Cutting Big Tasks into Agent-Sized Chunks: Task Decomposition
The goal of task decomposition is to ensure each task chunk completes before context collapse occurs. This requires splitting along two dimensions.
In the spatial dimension, modularization and API Contracts define the work fence for each Agent. Each module has complete input/output definitions; the Agent operates freely within the fence, and dependencies outside the fence are isolated through mocks. This gives each Agent a complete, self-contained work environment within its limited context window. It does not need to understand the entire system; it only needs to understand the module it is responsible for and its interface contracts with the outside.

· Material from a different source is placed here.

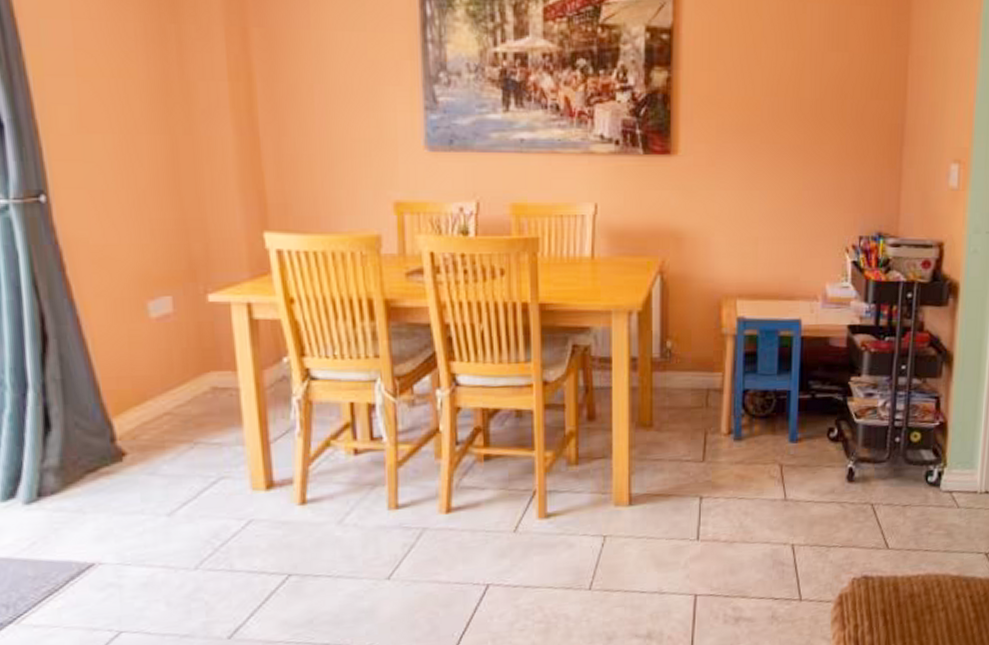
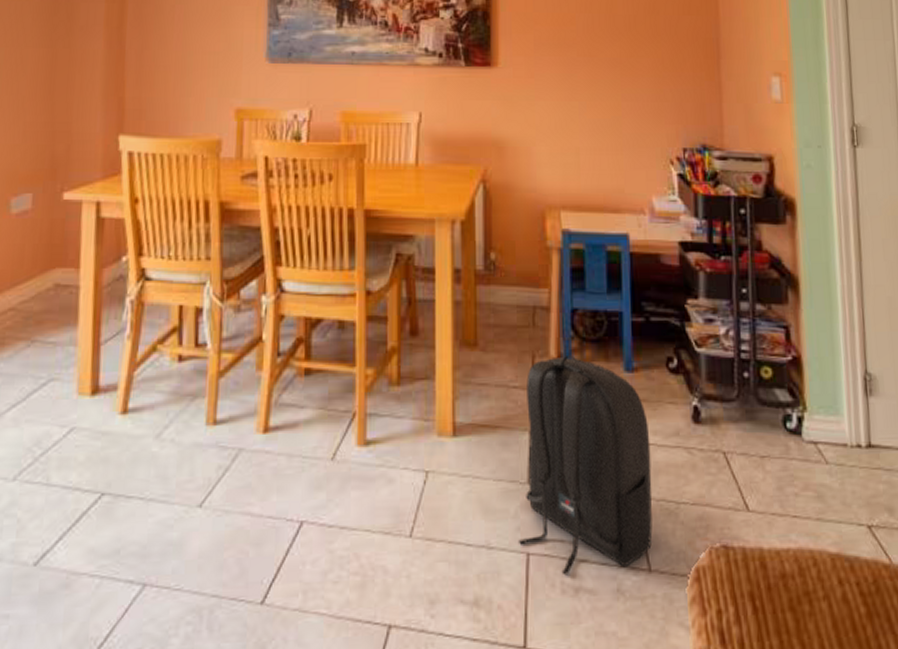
backpack: none [687,431,808,609] -> present [518,356,653,575]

API Contracts play a critical role here. They serve as both the technical boundary between modules and the cognitive boundary of the Agent's work scope. A clearly defined API Contract tells the Agent: you are responsible for implementing the logic behind this interface; what format the input takes, what format the output takes, and how error cases are handled are all written in the contract. The system beyond the contract is transparent to you; you do not need to and should not concern yourself with it.
In the temporal dimension, even within the same module, tasks are broken into small chunks. Each chunk is accepted upon completion, its output confirmed to meet expectations, and then context is reorganized for the next chunk. This directly counters the problem of early decisions being forgotten in long reasoning chains: through frequent context resets, each step executes in a clean, focused context.
The standard for judging granularity comes from practical experience. The ideal size for a task chunk is: the Agent can complete it within a single session, the output can be independently verified, and the completed code is in an integrable state. If a task chunk shows signs of the Agent contradicting itself during execution, the granularity is too large and needs further decomposition.
Combining both dimensions yields a hybrid execution mode. The requirements phase uses iterative exploration, allowing ambiguity and trial-and-error. Once the execution phase begins, it proceeds strictly in sequence: spec, test, code, acceptance. The spec is the dividing line. Before the spec: free iteration. After the spec: strict execution. This pattern can be summarized as "agile requirements, waterfall execution." AI Agents perform best under tight constraints. Loose processes lead to context contamination and drift.